Part One: BACKGROUND CHECK MUSIC ROYALTIES: WHERE IS THE MONEY?
The Music Copyright Society of Kenya (MCSK) was founded in 1983 with the aim of protecting musicians’ rights to earn royalties for their work. What was initially a unified effort to safeguard artists’ earnings soon became entangled in controversies that have persisted for almost 42 years. With the growing misappropriation of royalties and an industry plagued by internal wrangles, MCSK, along with other Collective Management Organizations (CMOs), has found itself in the spotlight for all the wrong reasons.
Despite initial efforts, royalties collection was slow in the early years. Piracy posed a significant challenge, with much more pirated music circulating than genuine music. However, Jennifer Shamalla, former MCSK General Manager and an intellectual property lawyer, worked tirelessly to combat piracy. While she made strides in fighting piracy, it wasn’t enough to resolve the ongoing issues, which prompted the formation of other organizations like Talent Works and Rights Enforcement Ltd, led by the late Poxi Presha, and National Music Copyright Society (NAMCOS) by musician Joseph Kamaru.
Though these organizations had differing approaches, they shared a common goal: protecting the rights of musicians and ensuring proper royalty distribution. MCSK’s sole license to collect royalties from all music users across the country was granted by the Kenya Copyright Board (KeCoBo) in the mid-2000s, which allowed the organization to collect millions in royalties, a sharp increase from the previous years. But with the influx of funds came new challenges—questions about how much of the collected royalties actually reached the musicians.
Part Two: THE ‘COLLECTION ARCHITECTS’
Maurice Mwande Okoth and the late Habel Kifoto played pivotal roles in MCSK’s strategy to increase revenue and sustainability. Maurice, an intellectual property lawyer, took over the leadership from Jennifer Shamalla and focused on expanding MCSK’s membership. He executed a membership drive that saw the number of registered musicians rise from under 1,000 to over 6,000 by 2009.
In 2008, Mwande Okoth and his team introduced a more aggressive approach to royalty collection. Through newspaper ads and an organized campaign targeting all music users—ranging from restaurants to matatus, salons, and more—MCSK saw its annual revenue jump from a modest Sh6 million to Sh80 million. The aggressive collections saw taxis and matatus impounded and businesses scrutinized for unpaid royalties.

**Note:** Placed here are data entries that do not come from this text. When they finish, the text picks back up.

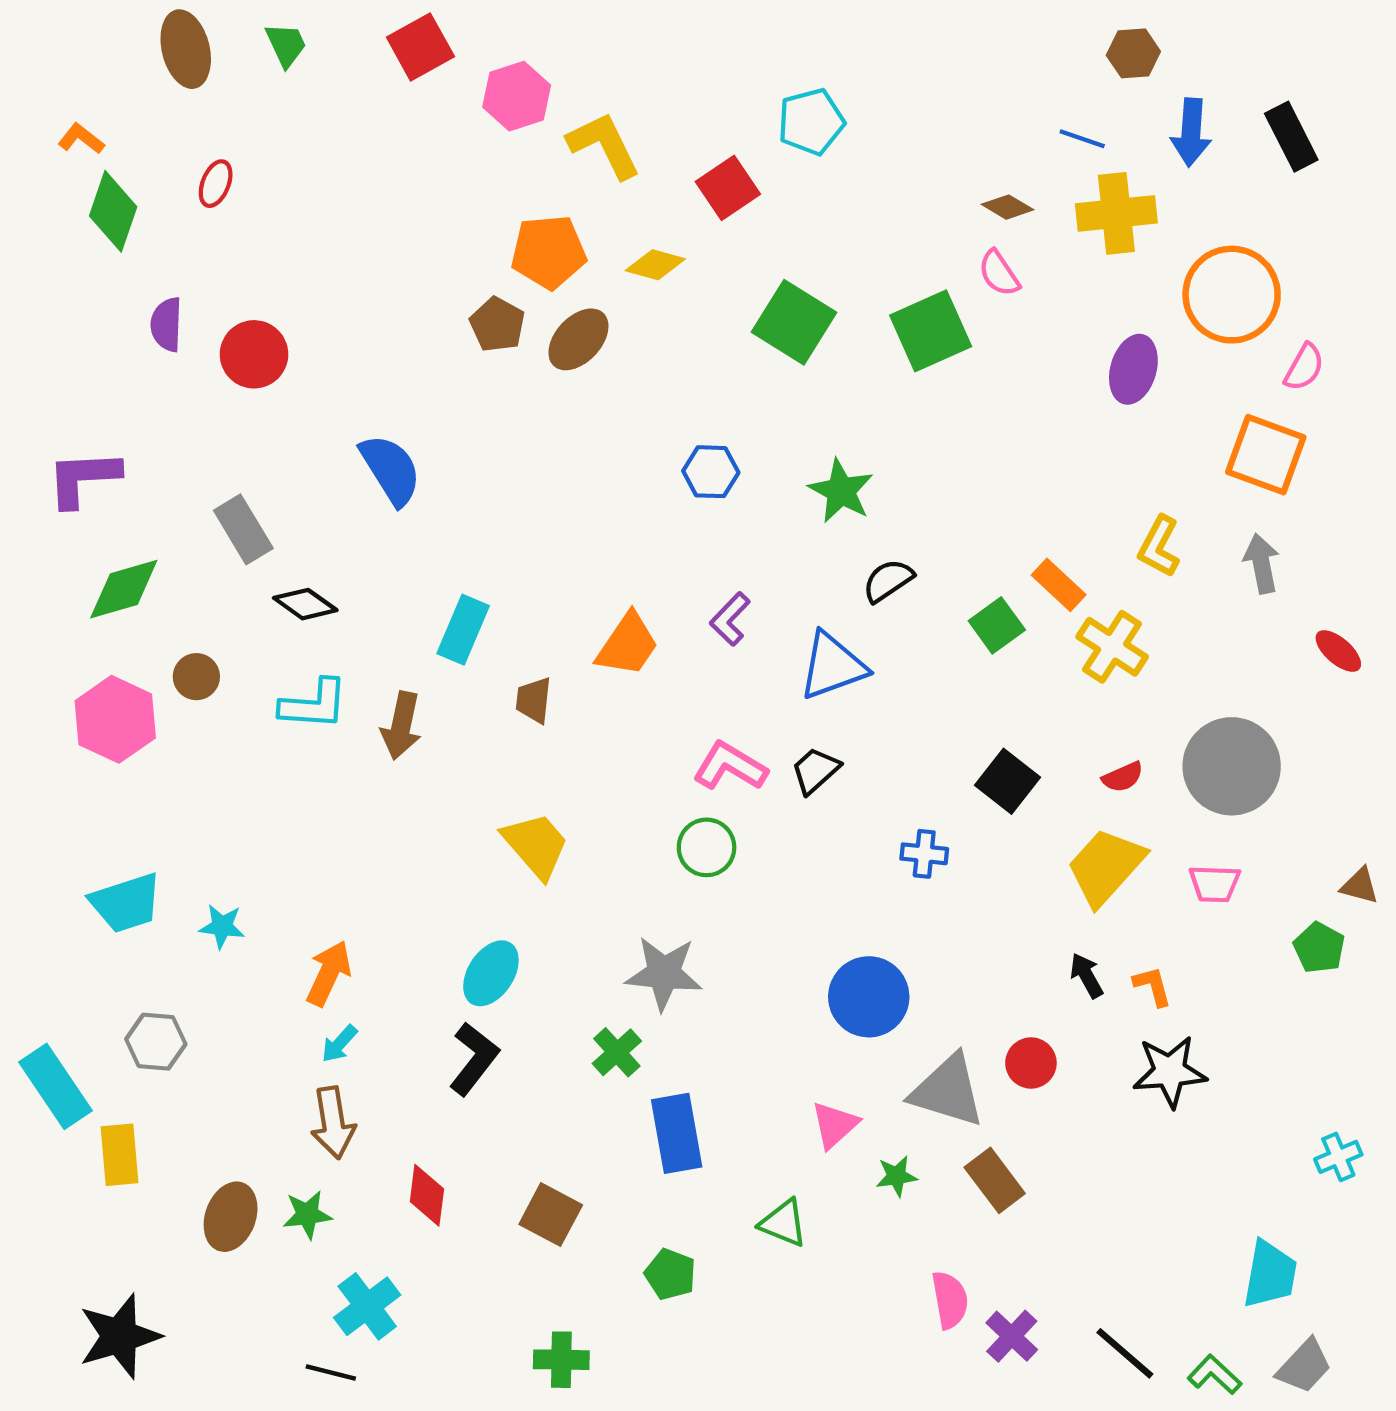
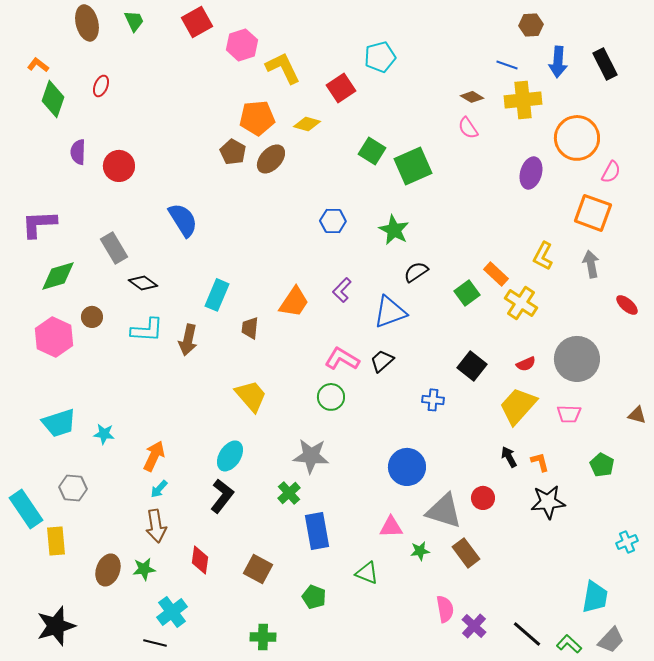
green square: (794, 322) -> (372, 151), size x0.7
green square: (931, 331) -> (413, 166), moved
green pentagon: (1319, 948) -> (602, 465), moved
pink triangle: (835, 1125) -> (391, 527), turned 40

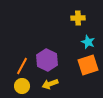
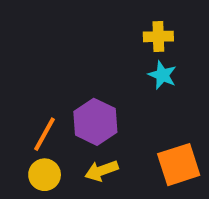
cyan star: (88, 42) -> (162, 75), moved
orange square: (88, 65) -> (179, 165), moved

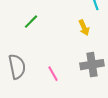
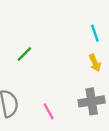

Despite the successful revenue boost, scandals soon emerged. Between 2008 and 2010, MCSK collected over Sh300 million, but there were accusations that much of this money never made it to the musicians. The law mandates that 70% of collected royalties should go to artists, with only 30% allocated for administrative costs. However, in practice, only a small portion was passed to the musicians, while the rest went toward administrative expenses, raising questions about financial mismanagement.
Part Three: CRITICAL QUESTIONS
In 2011, MCSK collected Sh216 million, up from Sh185 million the previous year. However, only Sh59 million of this amount was distributed to musicians, while Sh152 million was spent on administration. Allegations of mismanagement, lost funds, and lack of transparency plagued the organization. As mobile payments and streamlined processes became more common, questions arose: how had the revenue dropped from a potential Sh200 million to just Sh100 million annually?
The concern deepens when considering that there was no significant change in infrastructure, with many questioning the effectiveness of the CMO in delivering fair payouts. The funds collected seemed to shrink in value despite better collection tools and mechanisms.
Part Four: THE RESPONSIBILITY
Kenya has three main CMOs: MCSK, PAVRISK, and KAMP. Each of these organizations is responsible for collecting royalties for musicians and producers, but there is a growing sense of disillusionment among artists about the lack of accountability. Board members, many of whom are musicians or producers, sit in positions of power but have failed to address the persistent financial issues within the CMOs.
Why would leaders like Maurice Okoth transition from MCSK to KAMP, despite the scandals that have followed him? Why would Angela Ndambuki, a member of Tattu music group, leave PAVRISK only to join KAMP? These moves raise questions about the ethics within the industry. Musicians who serve on these boards need to hold themselves accountable for the mismanagement that continues to plague the CMO system.
Final Part: THE REAL DEAL
With three CMOs each collecting about Sh100 million, a major shift in how royalties are collected could transform the industry. A proposal for the government to collect royalties through an e-citizen platform could help streamline payments and significantly increase the amount of royalties collected. If implemented properly, it could lead to an estimated Sh500 million annually—far more than what is currently being reported.
The key to improving the situation lies in transparency, proper management, and ensuring that the majority of the collected royalties reach the artists who deserve them. If this new model is adopted, it will be a game changer for musicians in Kenya, providing them with fair compensation for their hard work.
For now, though, the question remains: Where is the money?